Segment Start: Available data

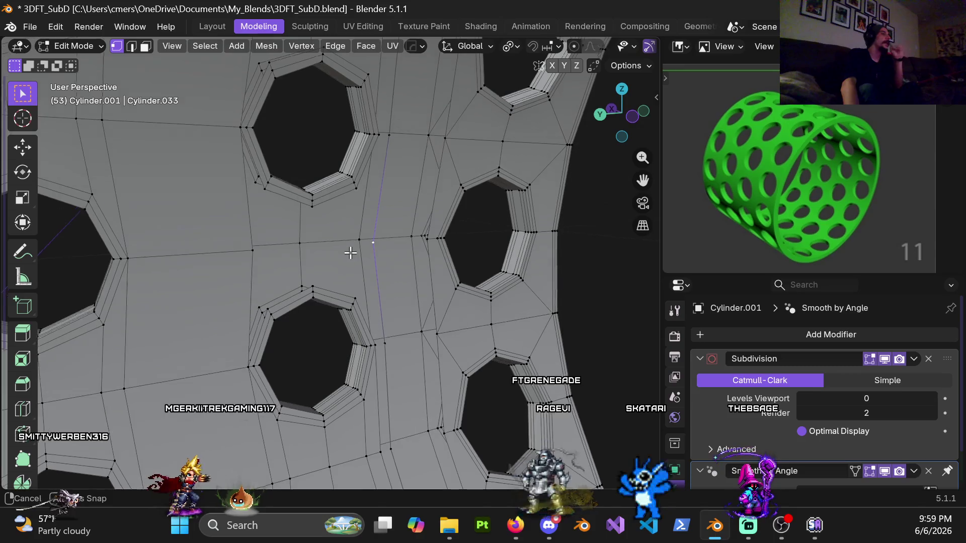
middle_drag(320, 244, 302, 246)
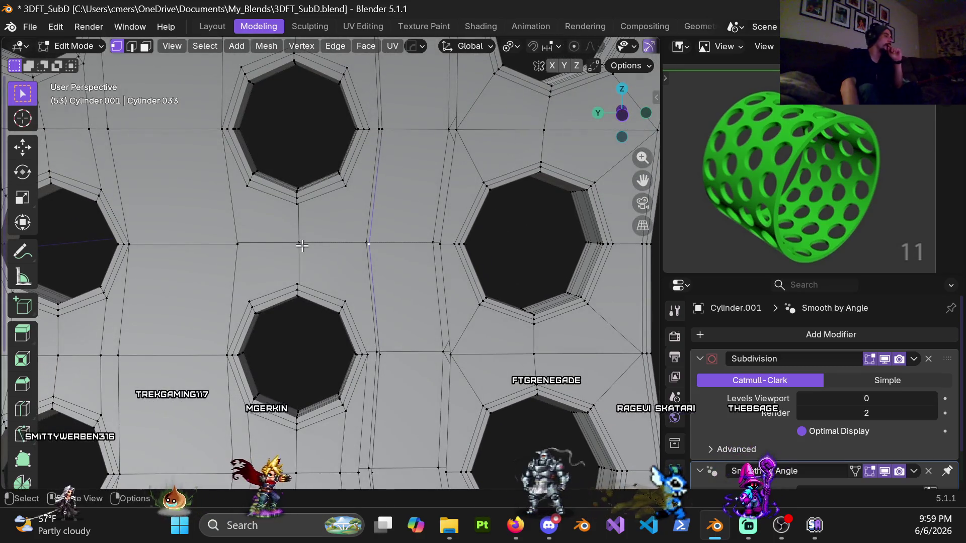
scroll(320, 254, down, 2)
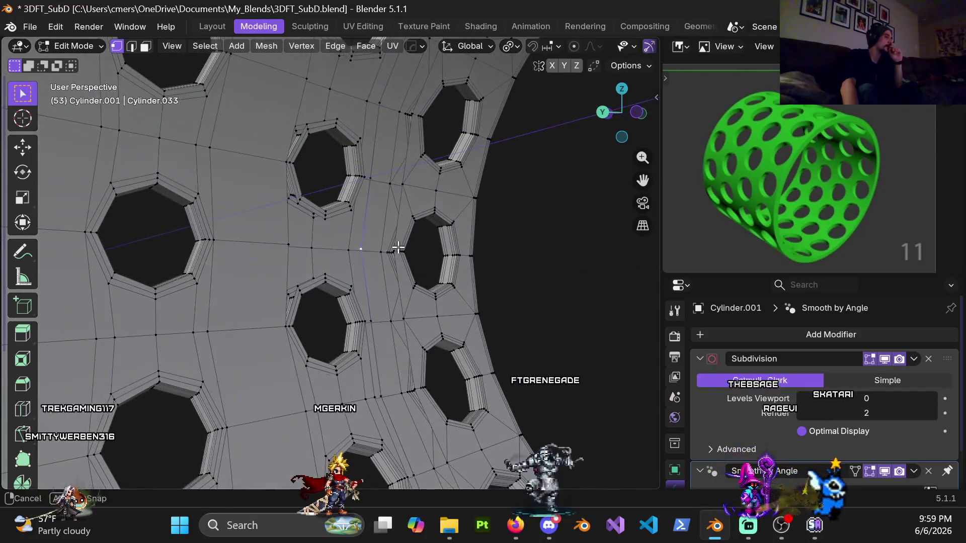
middle_drag(398, 247, 382, 251)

Segment End: Available data

» **Exercise instructions**: Extract every line of the data exactly; pictures stay out.

» **Solution below**:
middle_drag(320, 244, 302, 246)
scroll(320, 254, down, 2)
middle_drag(398, 247, 382, 251)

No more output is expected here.